Only one stretch of the data should be retyped: the lines from the line containing "<source format=sv>" through the line containing "0 $1 Rounding radius*". Keep pictures out of it.

■ ■ ■ ■

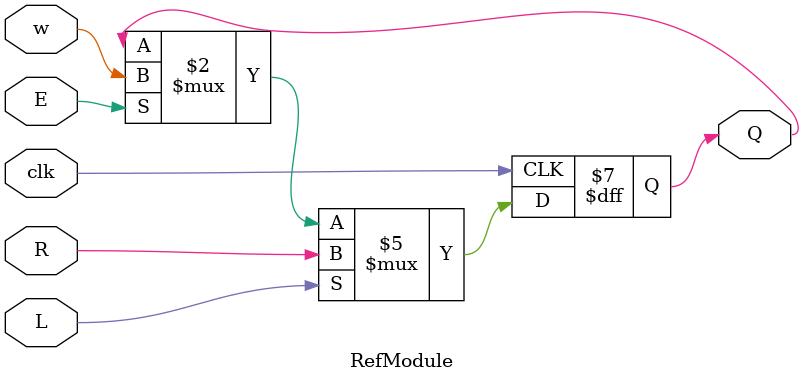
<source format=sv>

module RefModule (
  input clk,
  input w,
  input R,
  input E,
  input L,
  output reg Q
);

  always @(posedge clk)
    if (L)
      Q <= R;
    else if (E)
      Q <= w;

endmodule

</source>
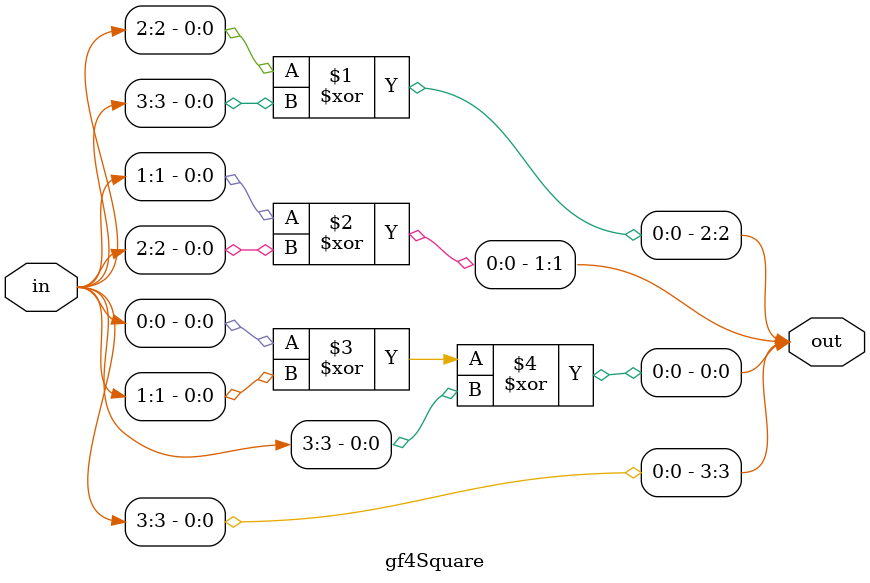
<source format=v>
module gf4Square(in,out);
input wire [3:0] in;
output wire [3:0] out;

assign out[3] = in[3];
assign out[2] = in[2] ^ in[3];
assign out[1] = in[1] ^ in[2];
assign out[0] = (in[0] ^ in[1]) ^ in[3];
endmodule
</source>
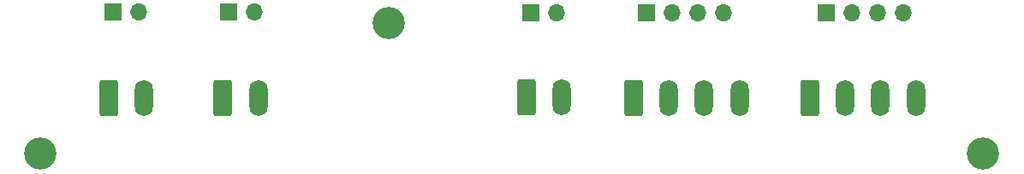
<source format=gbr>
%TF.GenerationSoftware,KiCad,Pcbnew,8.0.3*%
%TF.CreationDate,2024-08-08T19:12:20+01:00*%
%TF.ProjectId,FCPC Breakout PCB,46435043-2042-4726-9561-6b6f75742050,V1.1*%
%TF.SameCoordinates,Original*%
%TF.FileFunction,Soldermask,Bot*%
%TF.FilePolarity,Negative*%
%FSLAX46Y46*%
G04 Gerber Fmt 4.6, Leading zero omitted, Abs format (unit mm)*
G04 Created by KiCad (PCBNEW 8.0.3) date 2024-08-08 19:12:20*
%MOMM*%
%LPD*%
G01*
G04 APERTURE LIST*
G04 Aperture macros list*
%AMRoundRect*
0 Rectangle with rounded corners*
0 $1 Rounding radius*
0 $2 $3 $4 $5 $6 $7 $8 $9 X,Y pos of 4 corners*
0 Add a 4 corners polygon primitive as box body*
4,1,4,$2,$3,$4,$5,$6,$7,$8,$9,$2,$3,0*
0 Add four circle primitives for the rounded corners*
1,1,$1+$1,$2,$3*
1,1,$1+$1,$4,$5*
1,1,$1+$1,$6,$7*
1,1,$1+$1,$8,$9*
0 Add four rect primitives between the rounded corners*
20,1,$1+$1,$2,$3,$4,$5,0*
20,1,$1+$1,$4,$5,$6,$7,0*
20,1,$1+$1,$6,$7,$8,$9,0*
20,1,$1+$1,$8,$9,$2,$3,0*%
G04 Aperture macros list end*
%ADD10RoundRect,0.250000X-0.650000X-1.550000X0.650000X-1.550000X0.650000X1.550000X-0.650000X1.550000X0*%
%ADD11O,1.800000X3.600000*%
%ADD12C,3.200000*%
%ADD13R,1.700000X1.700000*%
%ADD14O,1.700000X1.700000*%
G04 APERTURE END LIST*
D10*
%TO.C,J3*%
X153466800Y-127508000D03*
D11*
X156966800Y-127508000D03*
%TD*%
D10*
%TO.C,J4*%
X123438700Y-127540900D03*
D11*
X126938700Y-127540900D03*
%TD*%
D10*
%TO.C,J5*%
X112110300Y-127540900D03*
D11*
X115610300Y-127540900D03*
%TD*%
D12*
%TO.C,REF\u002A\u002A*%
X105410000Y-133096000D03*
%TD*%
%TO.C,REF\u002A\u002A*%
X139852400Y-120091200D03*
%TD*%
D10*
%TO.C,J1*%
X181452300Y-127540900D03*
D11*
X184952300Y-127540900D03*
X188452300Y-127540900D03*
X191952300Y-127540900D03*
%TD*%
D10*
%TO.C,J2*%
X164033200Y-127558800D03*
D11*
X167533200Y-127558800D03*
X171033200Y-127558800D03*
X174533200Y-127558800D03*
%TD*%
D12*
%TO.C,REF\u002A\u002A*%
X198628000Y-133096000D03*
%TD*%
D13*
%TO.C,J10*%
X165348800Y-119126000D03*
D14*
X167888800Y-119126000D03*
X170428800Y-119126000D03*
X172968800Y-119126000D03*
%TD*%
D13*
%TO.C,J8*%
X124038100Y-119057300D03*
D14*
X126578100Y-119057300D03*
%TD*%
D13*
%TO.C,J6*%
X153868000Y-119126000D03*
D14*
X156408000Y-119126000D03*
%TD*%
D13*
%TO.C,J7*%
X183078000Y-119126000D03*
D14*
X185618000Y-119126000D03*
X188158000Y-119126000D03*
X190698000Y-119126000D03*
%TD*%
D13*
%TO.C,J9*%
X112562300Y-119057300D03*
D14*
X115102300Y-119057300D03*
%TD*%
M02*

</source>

■ ■ ■ ■

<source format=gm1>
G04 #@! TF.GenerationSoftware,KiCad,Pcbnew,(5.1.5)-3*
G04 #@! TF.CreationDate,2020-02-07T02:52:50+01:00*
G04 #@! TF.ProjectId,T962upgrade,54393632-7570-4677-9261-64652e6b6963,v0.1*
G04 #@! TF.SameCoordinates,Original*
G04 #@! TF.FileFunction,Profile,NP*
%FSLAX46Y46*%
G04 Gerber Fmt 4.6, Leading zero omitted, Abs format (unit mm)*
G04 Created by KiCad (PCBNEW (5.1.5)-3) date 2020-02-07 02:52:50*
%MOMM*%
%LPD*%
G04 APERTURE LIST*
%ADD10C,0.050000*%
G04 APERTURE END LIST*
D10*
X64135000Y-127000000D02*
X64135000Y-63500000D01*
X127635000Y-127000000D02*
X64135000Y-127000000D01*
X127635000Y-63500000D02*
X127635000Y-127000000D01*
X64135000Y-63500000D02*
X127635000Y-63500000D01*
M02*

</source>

■ ■ ■ ■

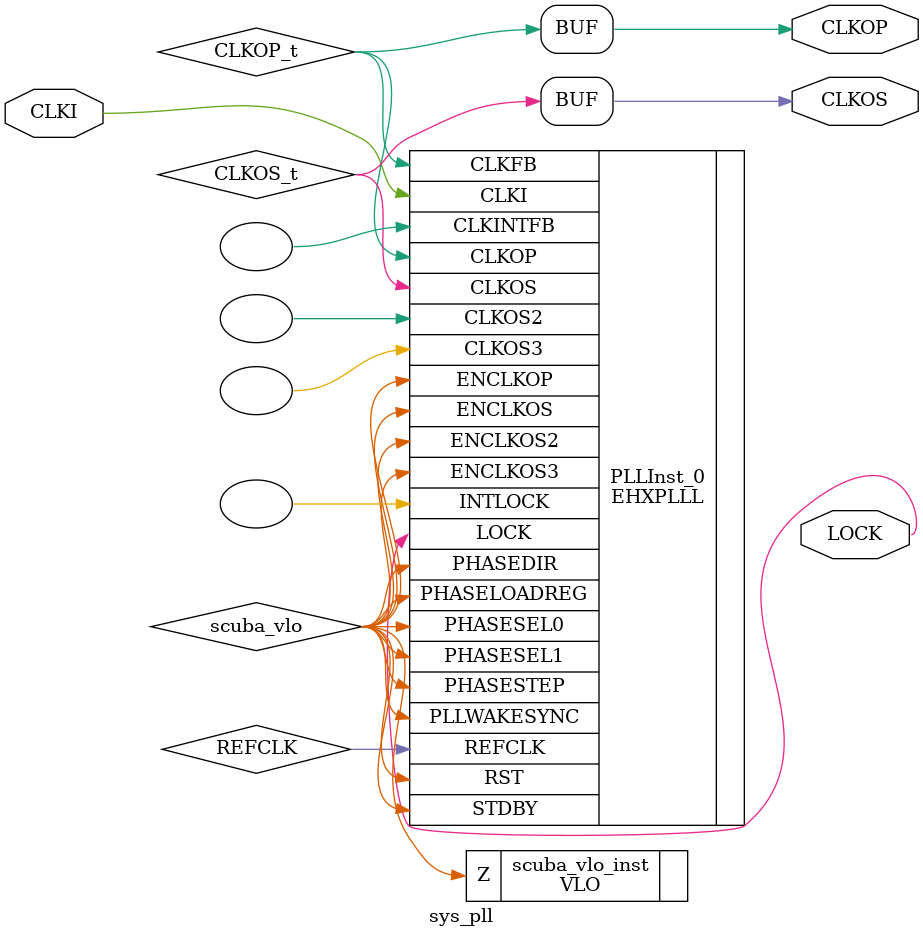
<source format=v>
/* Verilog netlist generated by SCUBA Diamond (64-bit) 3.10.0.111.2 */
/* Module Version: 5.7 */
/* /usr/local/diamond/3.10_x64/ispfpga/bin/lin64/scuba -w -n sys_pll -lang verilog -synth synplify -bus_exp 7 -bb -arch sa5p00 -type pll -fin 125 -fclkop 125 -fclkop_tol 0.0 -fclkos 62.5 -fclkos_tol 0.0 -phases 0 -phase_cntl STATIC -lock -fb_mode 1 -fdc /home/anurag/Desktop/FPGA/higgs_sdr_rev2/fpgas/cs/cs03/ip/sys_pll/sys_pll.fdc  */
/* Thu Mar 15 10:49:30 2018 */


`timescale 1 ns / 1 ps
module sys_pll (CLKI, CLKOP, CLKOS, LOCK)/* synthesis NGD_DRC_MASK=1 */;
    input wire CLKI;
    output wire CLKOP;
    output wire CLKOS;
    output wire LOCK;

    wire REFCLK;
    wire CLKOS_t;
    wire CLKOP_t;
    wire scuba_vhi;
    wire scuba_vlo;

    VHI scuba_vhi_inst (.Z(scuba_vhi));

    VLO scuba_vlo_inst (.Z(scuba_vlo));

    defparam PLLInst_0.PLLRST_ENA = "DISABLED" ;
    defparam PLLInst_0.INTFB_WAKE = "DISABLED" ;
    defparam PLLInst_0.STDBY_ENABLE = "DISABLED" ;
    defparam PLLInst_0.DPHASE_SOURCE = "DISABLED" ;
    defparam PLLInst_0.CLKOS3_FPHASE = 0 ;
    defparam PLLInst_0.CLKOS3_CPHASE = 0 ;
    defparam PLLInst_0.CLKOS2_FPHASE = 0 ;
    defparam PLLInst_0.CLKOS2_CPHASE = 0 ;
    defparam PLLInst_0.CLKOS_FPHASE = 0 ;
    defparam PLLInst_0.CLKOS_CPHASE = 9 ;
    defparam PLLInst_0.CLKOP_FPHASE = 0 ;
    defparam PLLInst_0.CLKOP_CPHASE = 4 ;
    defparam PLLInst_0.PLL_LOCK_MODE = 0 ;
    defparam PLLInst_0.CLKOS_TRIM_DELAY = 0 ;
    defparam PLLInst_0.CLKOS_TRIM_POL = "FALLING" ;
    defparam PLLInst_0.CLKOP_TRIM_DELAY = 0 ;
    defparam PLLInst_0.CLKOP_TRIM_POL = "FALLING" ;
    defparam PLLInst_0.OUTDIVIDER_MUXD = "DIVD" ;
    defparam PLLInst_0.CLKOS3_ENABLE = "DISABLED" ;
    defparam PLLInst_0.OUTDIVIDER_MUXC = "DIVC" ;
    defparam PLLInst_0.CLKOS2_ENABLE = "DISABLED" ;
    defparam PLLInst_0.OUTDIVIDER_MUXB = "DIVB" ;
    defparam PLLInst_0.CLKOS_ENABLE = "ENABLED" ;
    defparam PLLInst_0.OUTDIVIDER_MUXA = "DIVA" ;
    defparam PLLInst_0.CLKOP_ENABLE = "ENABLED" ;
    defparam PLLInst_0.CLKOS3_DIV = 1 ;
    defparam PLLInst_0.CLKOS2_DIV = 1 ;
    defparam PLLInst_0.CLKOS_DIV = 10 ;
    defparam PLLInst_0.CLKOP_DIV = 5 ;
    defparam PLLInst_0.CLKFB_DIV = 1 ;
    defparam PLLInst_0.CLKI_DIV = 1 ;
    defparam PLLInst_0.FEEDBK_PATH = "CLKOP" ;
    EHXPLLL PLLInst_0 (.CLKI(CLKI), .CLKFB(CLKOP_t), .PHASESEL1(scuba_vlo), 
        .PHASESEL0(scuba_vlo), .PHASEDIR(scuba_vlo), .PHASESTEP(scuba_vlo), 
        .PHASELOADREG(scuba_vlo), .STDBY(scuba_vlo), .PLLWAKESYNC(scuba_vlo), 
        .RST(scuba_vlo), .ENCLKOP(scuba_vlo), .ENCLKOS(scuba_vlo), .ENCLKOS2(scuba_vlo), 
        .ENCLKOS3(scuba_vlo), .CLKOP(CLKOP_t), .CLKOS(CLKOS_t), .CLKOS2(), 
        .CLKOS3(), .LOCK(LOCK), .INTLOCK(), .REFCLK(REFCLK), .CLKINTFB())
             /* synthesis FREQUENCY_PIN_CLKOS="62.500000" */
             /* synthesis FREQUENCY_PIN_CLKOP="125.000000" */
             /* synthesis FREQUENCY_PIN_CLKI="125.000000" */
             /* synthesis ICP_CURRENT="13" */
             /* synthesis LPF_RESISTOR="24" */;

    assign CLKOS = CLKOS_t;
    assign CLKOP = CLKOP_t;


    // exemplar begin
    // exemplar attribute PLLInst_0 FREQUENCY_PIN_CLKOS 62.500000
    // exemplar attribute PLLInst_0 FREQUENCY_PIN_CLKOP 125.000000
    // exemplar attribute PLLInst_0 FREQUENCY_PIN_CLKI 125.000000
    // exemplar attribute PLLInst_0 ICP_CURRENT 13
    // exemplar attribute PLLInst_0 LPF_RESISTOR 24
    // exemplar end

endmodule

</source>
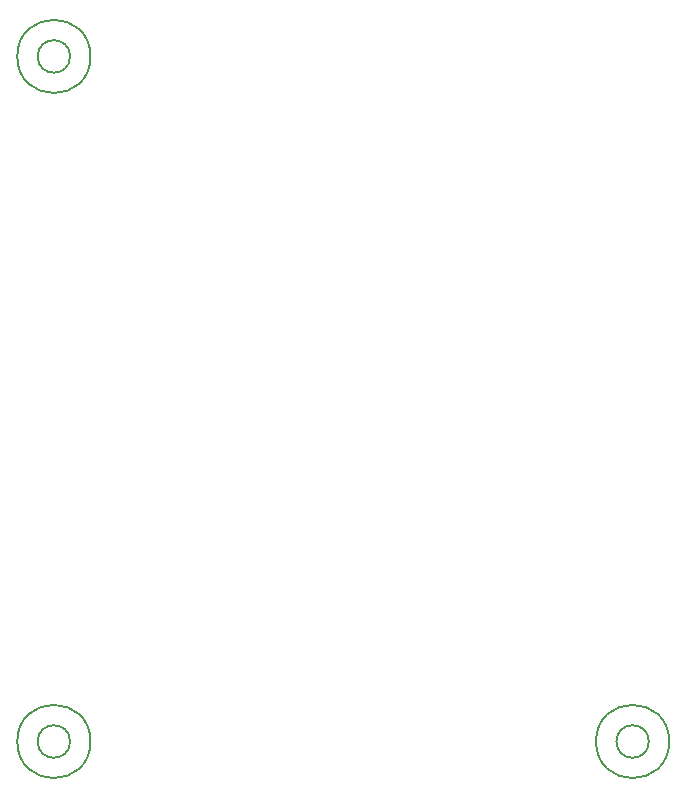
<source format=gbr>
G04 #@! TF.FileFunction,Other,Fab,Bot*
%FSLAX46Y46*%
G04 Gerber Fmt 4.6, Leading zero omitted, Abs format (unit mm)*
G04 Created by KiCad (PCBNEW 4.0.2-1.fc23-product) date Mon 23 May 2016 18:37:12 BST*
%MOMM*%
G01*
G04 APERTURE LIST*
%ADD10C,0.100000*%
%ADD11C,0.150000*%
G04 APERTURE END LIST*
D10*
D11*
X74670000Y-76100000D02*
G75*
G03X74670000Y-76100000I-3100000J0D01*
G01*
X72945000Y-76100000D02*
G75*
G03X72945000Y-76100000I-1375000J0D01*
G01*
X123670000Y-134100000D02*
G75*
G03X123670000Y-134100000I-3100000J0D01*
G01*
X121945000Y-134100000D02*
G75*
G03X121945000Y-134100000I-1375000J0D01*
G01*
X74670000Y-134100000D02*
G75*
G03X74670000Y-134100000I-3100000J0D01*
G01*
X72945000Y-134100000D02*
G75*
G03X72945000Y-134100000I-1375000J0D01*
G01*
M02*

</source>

■ ■ ■ ■

*RESPONSE BELOW*
<source format=sv>

module RefModule (
  input clk,
  input w,
  input R,
  input E,
  input L,
  output reg Q
);

  always @(posedge clk)
    if (L)
      Q <= R;
    else if (E)
      Q <= w;

endmodule

</source>
<source format=v>
module gf4Square(in,out);
input wire [3:0] in;
output wire [3:0] out;

assign out[3] = in[3];
assign out[2] = in[2] ^ in[3];
assign out[1] = in[1] ^ in[2];
assign out[0] = (in[0] ^ in[1]) ^ in[3];
endmodule
</source>
<source format=gbr>
%TF.GenerationSoftware,KiCad,Pcbnew,8.0.3*%
%TF.CreationDate,2024-08-08T19:12:20+01:00*%
%TF.ProjectId,FCPC Breakout PCB,46435043-2042-4726-9561-6b6f75742050,V1.1*%
%TF.SameCoordinates,Original*%
%TF.FileFunction,Soldermask,Bot*%
%TF.FilePolarity,Negative*%
%FSLAX46Y46*%
G04 Gerber Fmt 4.6, Leading zero omitted, Abs format (unit mm)*
G04 Created by KiCad (PCBNEW 8.0.3) date 2024-08-08 19:12:20*
%MOMM*%
%LPD*%
G01*
G04 APERTURE LIST*
G04 Aperture macros list*
%AMRoundRect*
0 Rectangle with rounded corners*
0 $1 Rounding radius*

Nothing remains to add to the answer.